A little extra (and easy) “oomph” you can give your WordPress site, in regards to SEO, is to optimize your WordPress headings.

How do you do it? You’re probably already doing the basics.

  • using keywords in your Post titles
  • using decent character count (not too long, not too short)

What’s missing? Inline title attributes. What are inline titles? They’re the equivalent of image alt tags, but for hyperlinks. When you hover over a link it too can have an “alt” description of sorts pop up. You can see in the screenshot below how an optimized inline title looks on hover.

optimize WordPress heading

Yes, we know it’s a pic of a screen. When screen capture was used it would make the inline title disappear once a button was touched.

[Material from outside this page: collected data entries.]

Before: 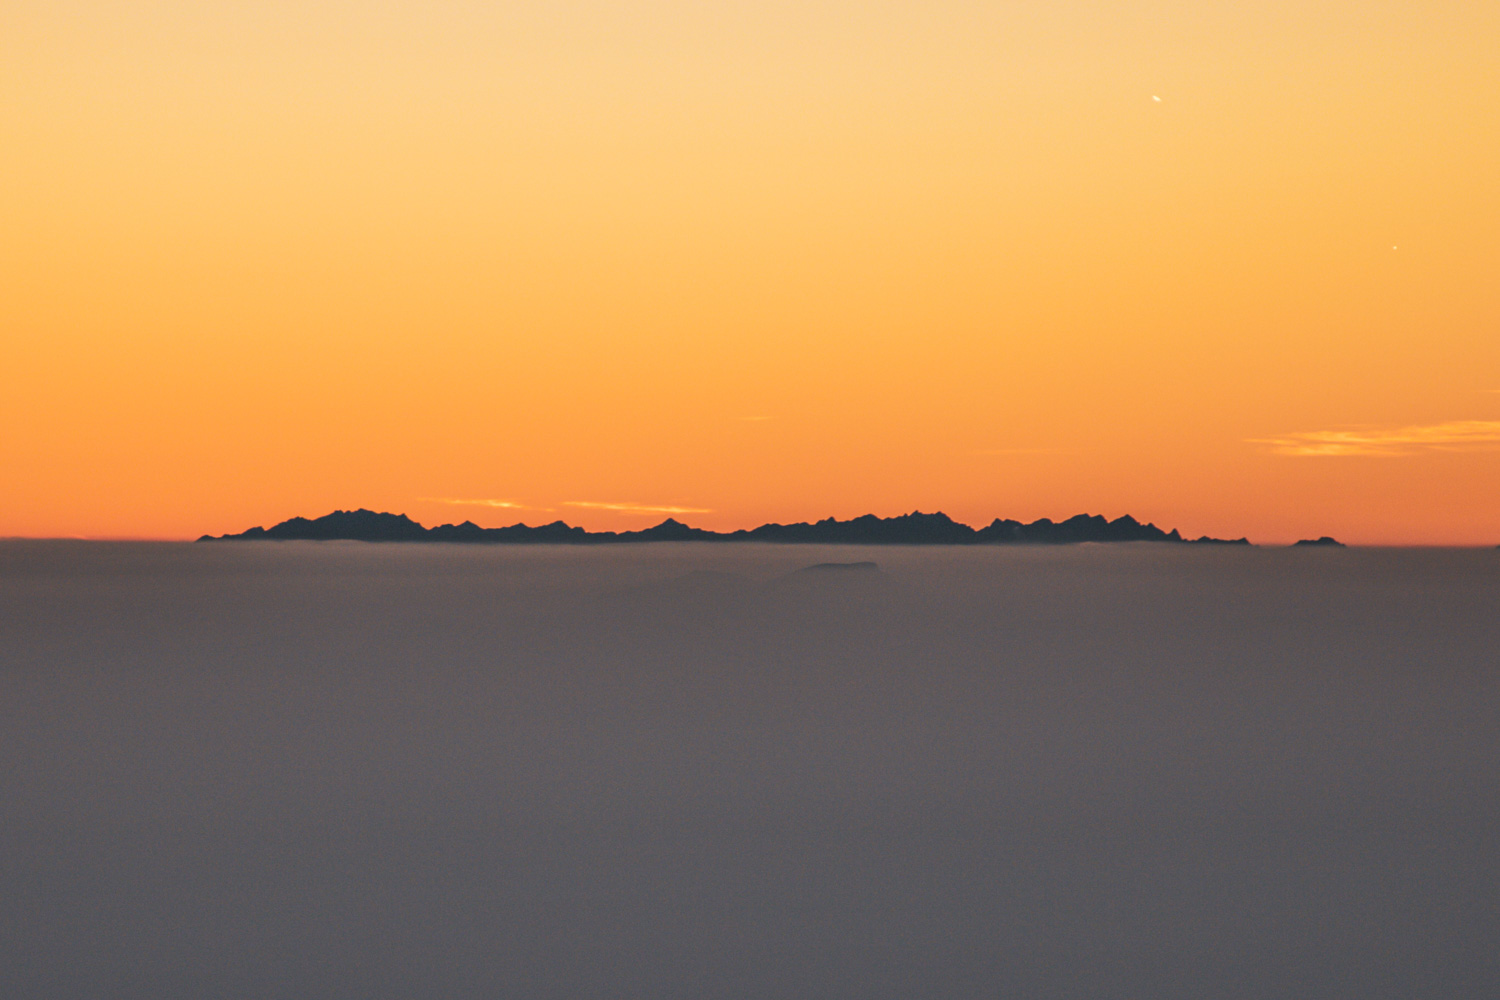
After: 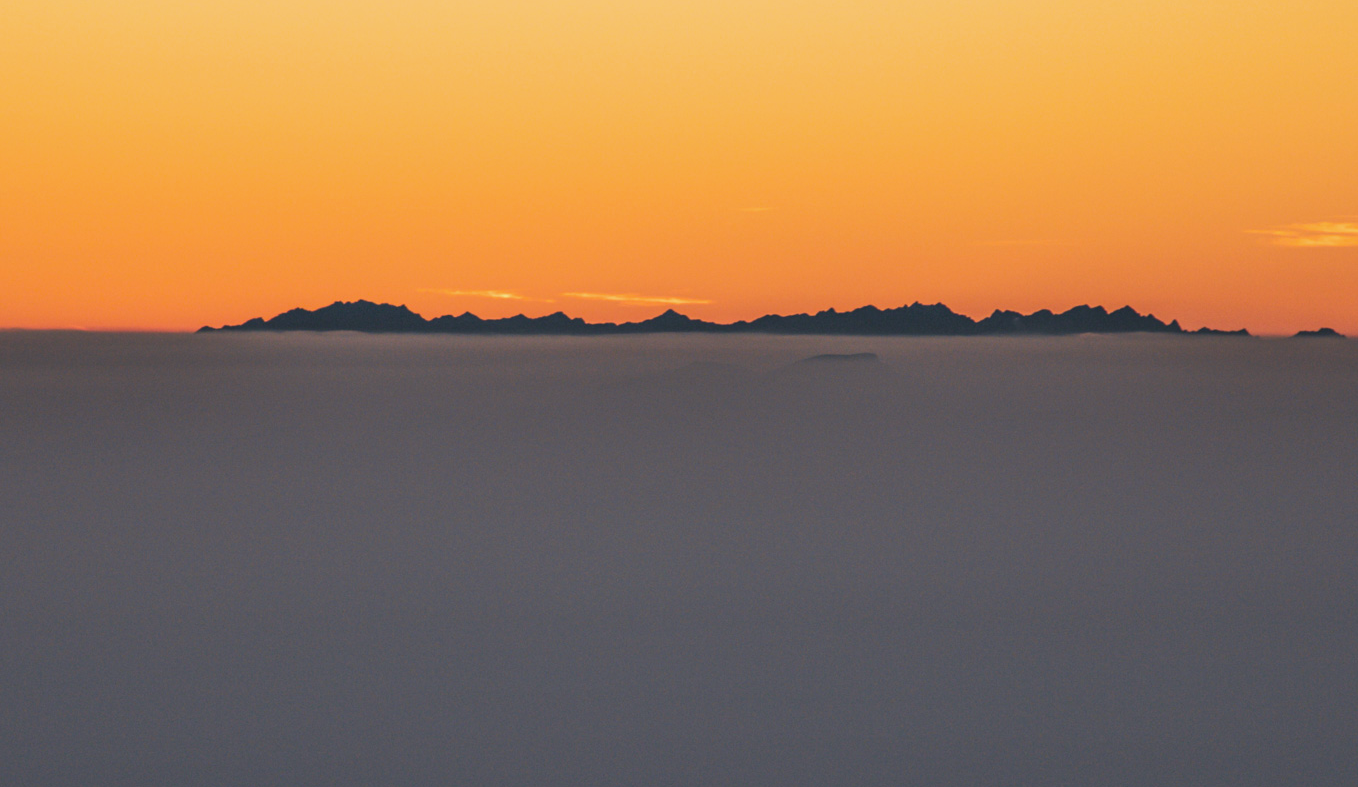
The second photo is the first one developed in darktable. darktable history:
vibrance: on, module defaults
white balance: red 0.974, blue 1.044
crop: top 20.916%, right 9.437%, bottom 0.316%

Many templates have this already coded into the template. But what if your template doesn’t? Here’s how you add it.

Most template call the “the_title” function.

<h1><?php the_title(); ?></h1>

The php that says “<?php the_title(); ?>” is what dynamically generate your Post’s title that you’ve assigned. You can usually find that snippet of code in the single.php (for Posts), page.php (for Pages), or index.php (for the home page, and various others pages – depends on the template). If you can’t find it than your template may call includes and the titles may be generated from files names something like loop.php, loop-single.php, and loop-page.php, etc. Your template may use h2 tags, a div, or simply an “a href.” This update can be used within any of those tags.

Since you’ve already optimized your post title than you can easily replicate that as your inline title. Update your h1 (or other, similar tag) like to the following:

<h1 title=”<?php the_title(); ?>”><?php the_title(); ?></h1>

You can see the new section added in bold red. That’s it. Now you have inline titles added to add a little extra optimization to your WordPress headings.